Everything in the records except the pictures must be copied out exactly.
-- The input follows --
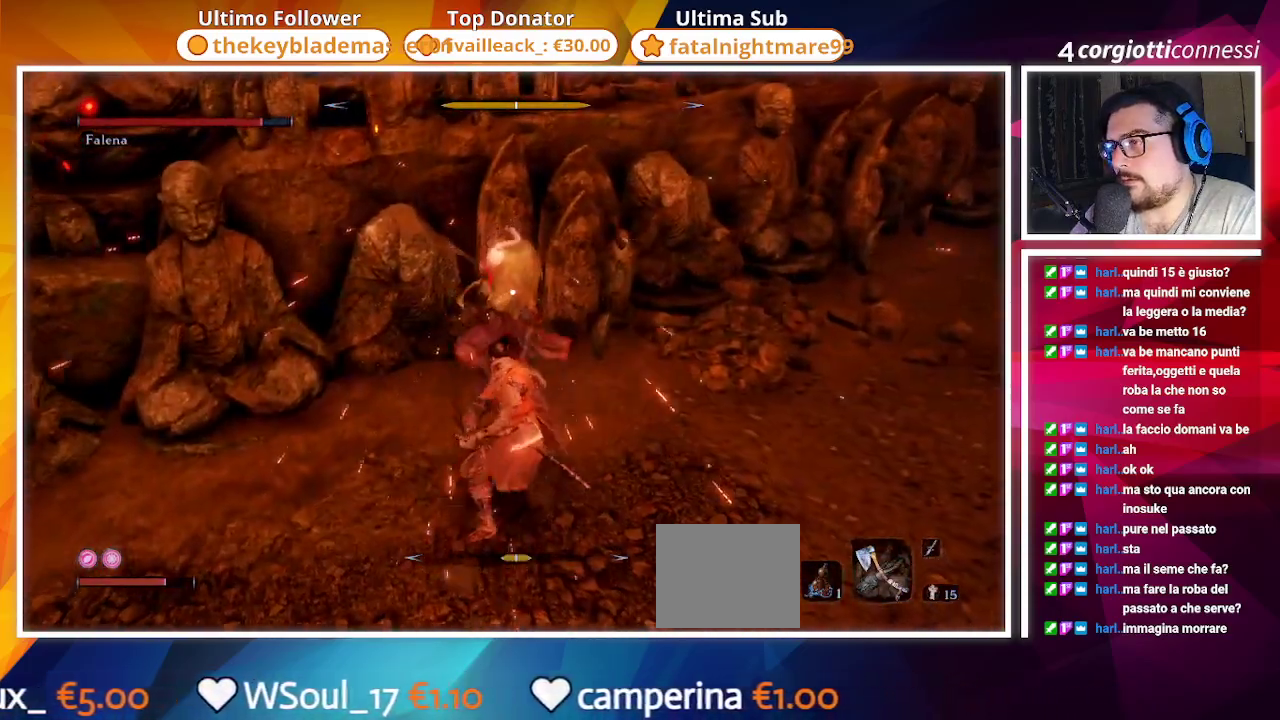
{"dt_ms": 500, "buttons": [], "left_stick": "up-right", "right_stick": "center", "events": [[267, "R1", "down"], [383, "R1", "up"]]}
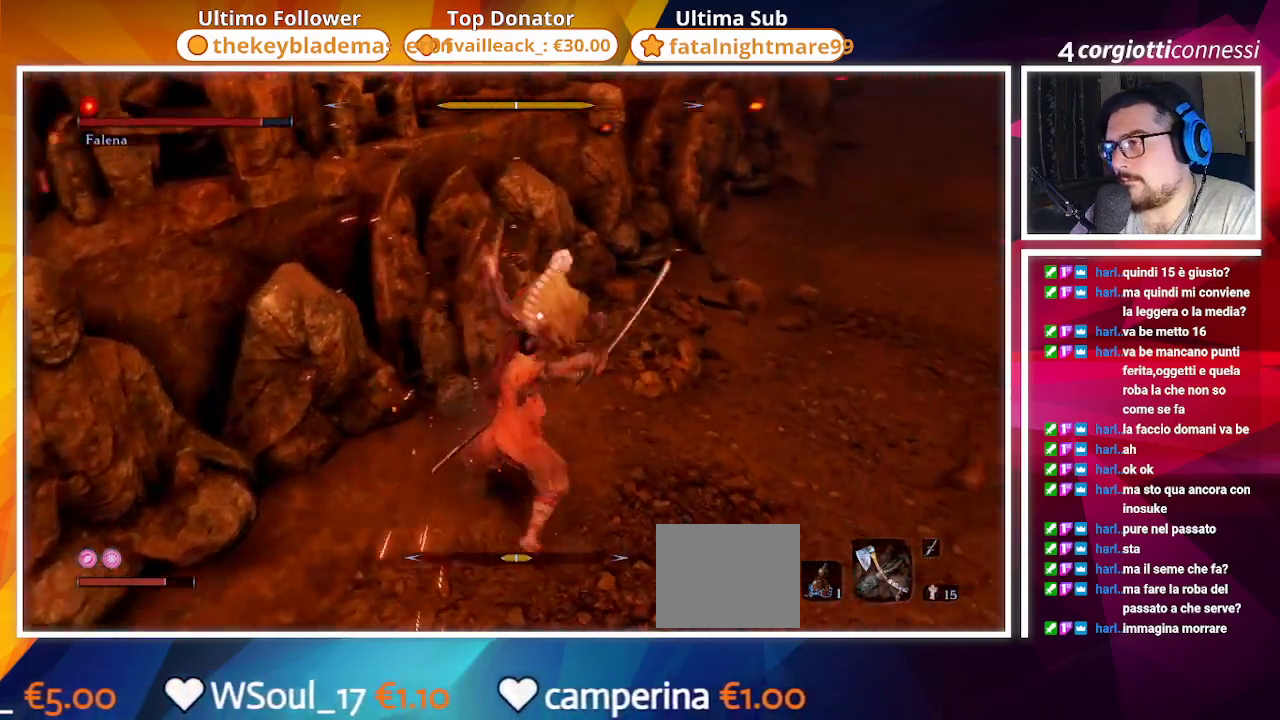
{"dt_ms": 500, "buttons": [], "left_stick": "up-right", "right_stick": "center", "events": [[250, "R1", "down"], [383, "R1", "up"]]}
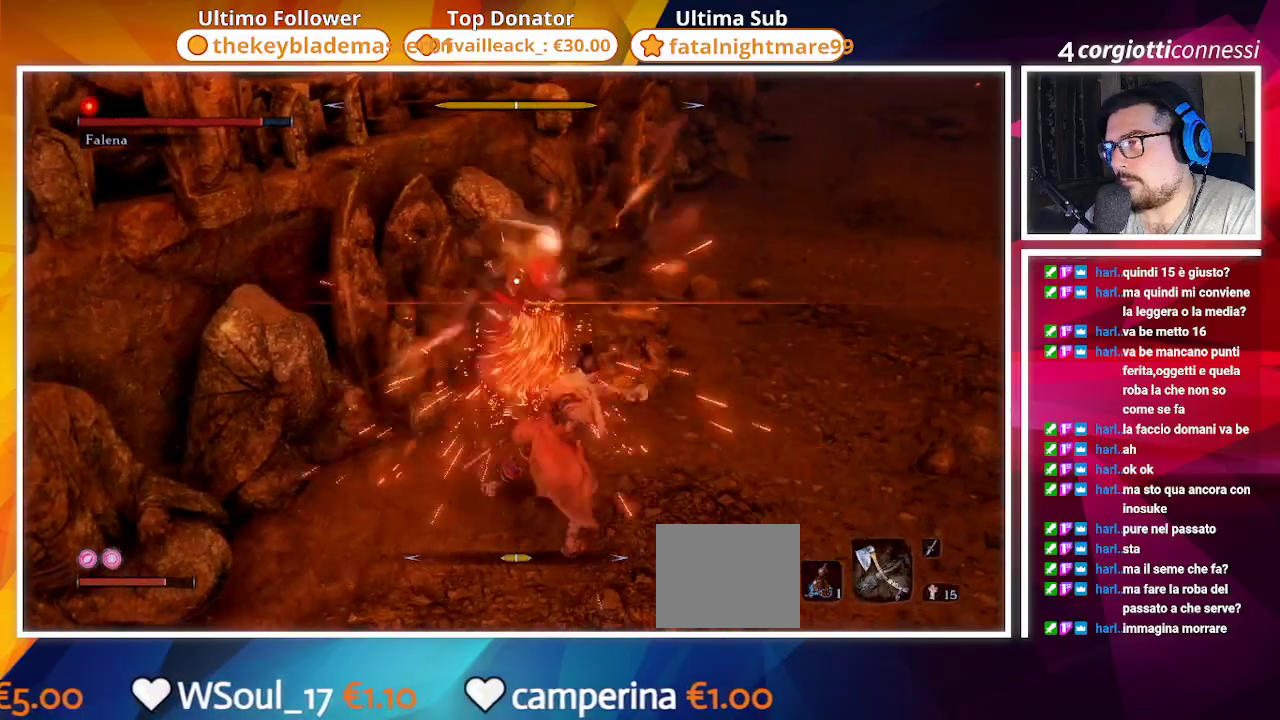
{"dt_ms": 500, "buttons": [], "left_stick": "up-right", "right_stick": "center", "events": [[300, "L1", "down"], [400, "L1", "up"]]}
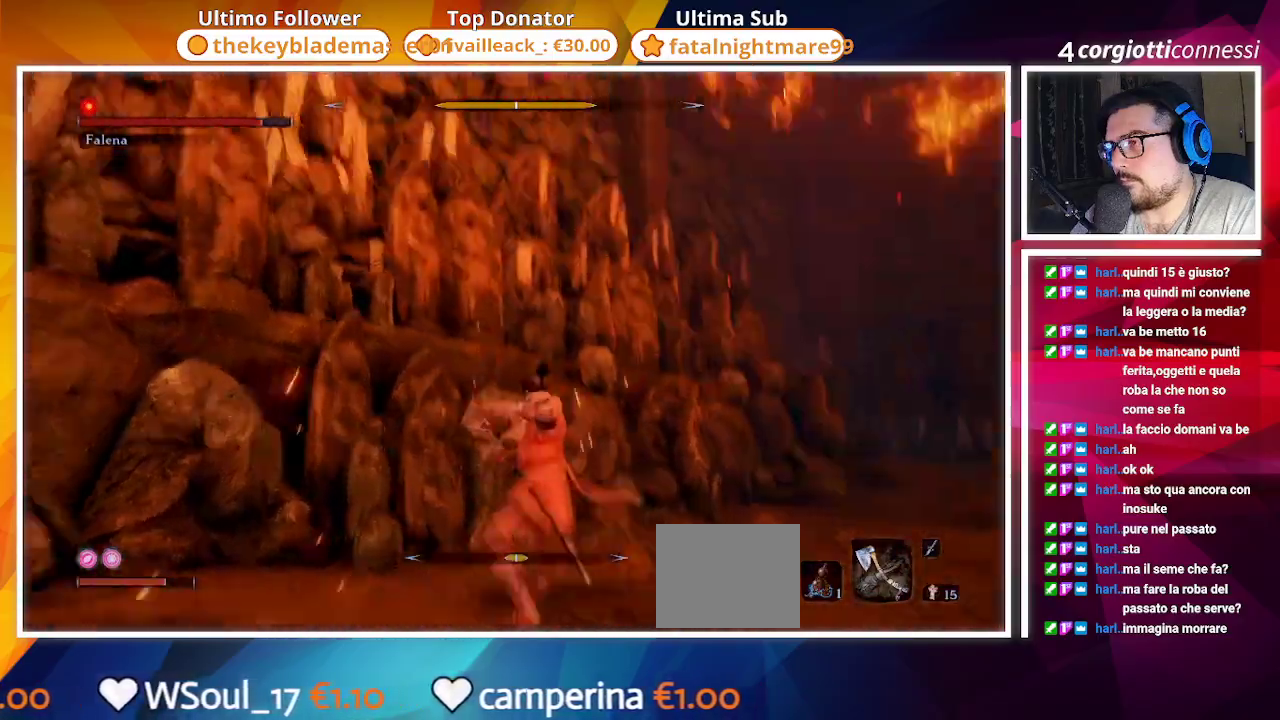
{"dt_ms": 500, "buttons": ["TRIANGLE"], "left_stick": "down-right", "right_stick": "center", "events": [[117, "left_stick", "right"], [300, "left_stick", "down-right"], [500, "TRIANGLE", "down"]]}
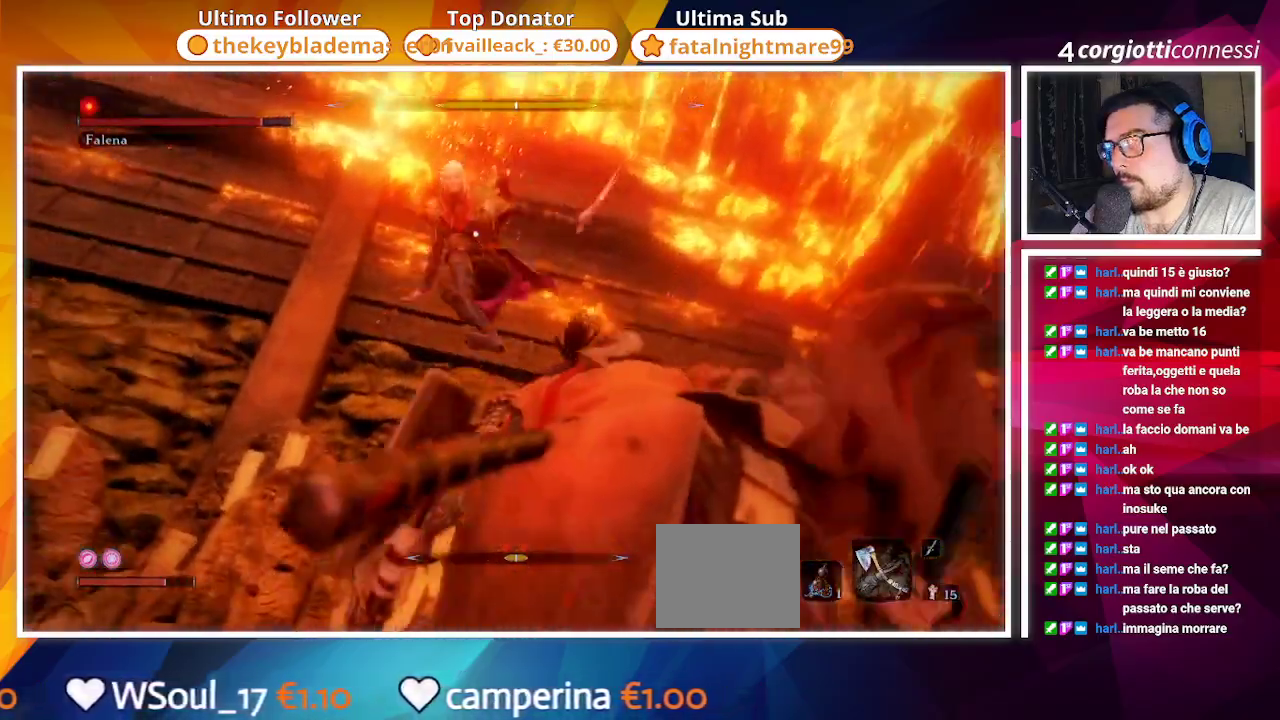
{"dt_ms": 500, "buttons": [], "left_stick": "down-right", "right_stick": "center", "events": [[117, "TRIANGLE", "up"]]}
-- The input concluded --
**Solution:**
{"dt_ms": 500, "buttons": [], "left_stick": "up-right", "right_stick": "center", "events": [[267, "R1", "down"], [383, "R1", "up"]]}
{"dt_ms": 500, "buttons": [], "left_stick": "up-right", "right_stick": "center", "events": [[250, "R1", "down"], [383, "R1", "up"]]}
{"dt_ms": 500, "buttons": [], "left_stick": "up-right", "right_stick": "center", "events": [[300, "L1", "down"], [400, "L1", "up"]]}
{"dt_ms": 500, "buttons": ["TRIANGLE"], "left_stick": "down-right", "right_stick": "center", "events": [[117, "left_stick", "right"], [300, "left_stick", "down-right"], [500, "TRIANGLE", "down"]]}
{"dt_ms": 500, "buttons": [], "left_stick": "down-right", "right_stick": "center", "events": [[117, "TRIANGLE", "up"]]}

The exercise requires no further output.